Listed records ->
--*--
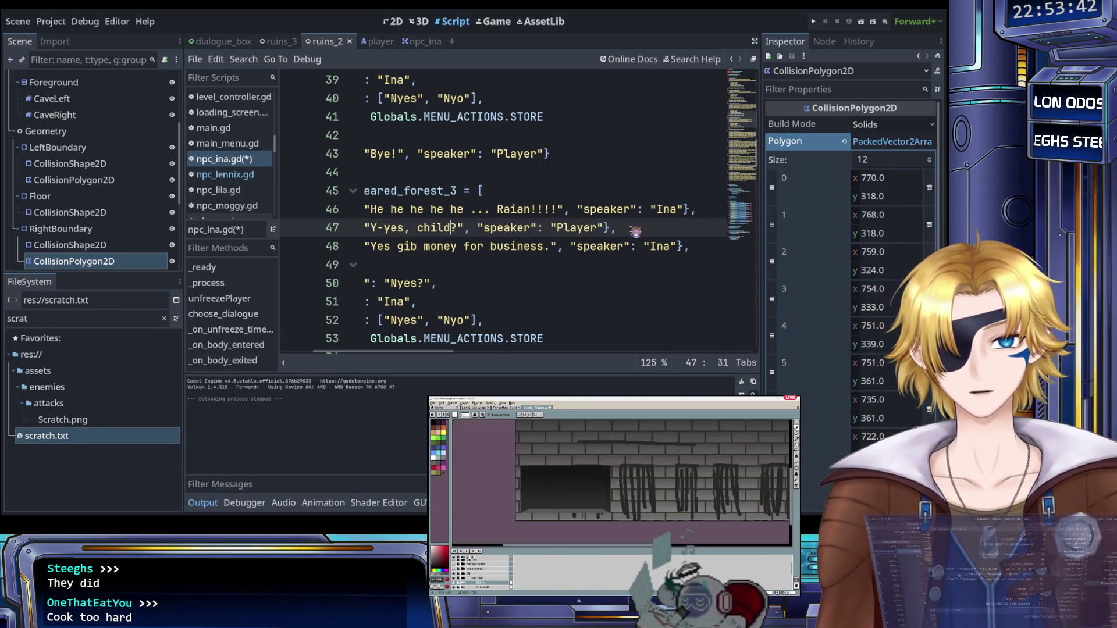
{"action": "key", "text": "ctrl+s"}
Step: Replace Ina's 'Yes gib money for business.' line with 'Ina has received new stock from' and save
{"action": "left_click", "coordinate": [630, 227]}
--*--
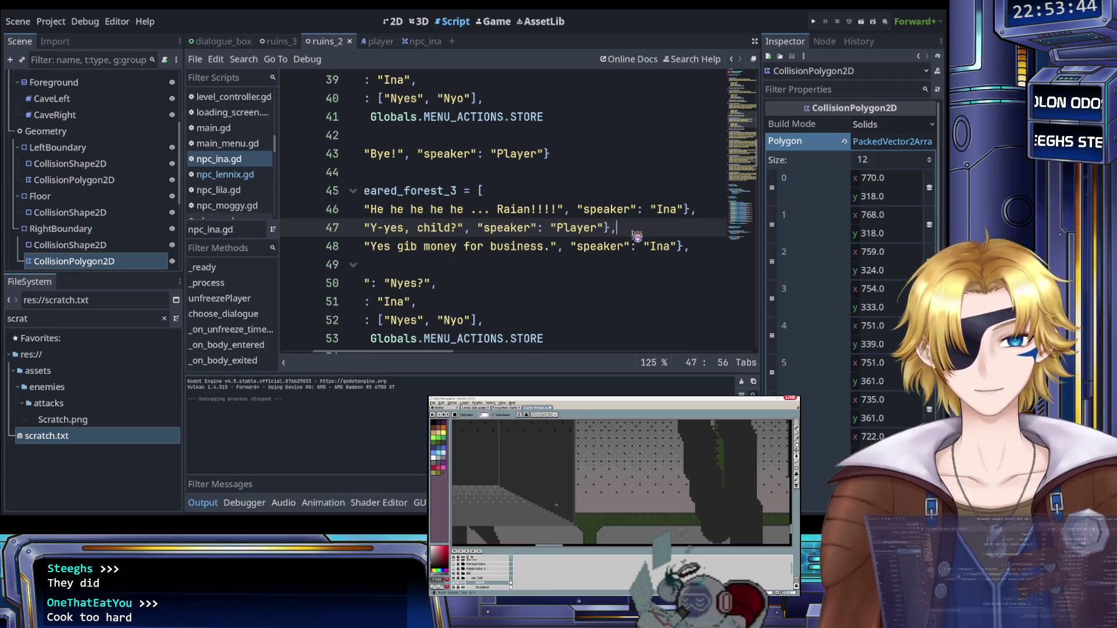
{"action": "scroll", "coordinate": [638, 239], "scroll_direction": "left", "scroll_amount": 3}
--*--
Your goal -> Pull every line containing the word "coordinate" out of the material and copy it.

Task result ->
{"action": "left_click", "coordinate": [630, 227]}
{"action": "scroll", "coordinate": [638, 239], "scroll_direction": "left", "scroll_amount": 3}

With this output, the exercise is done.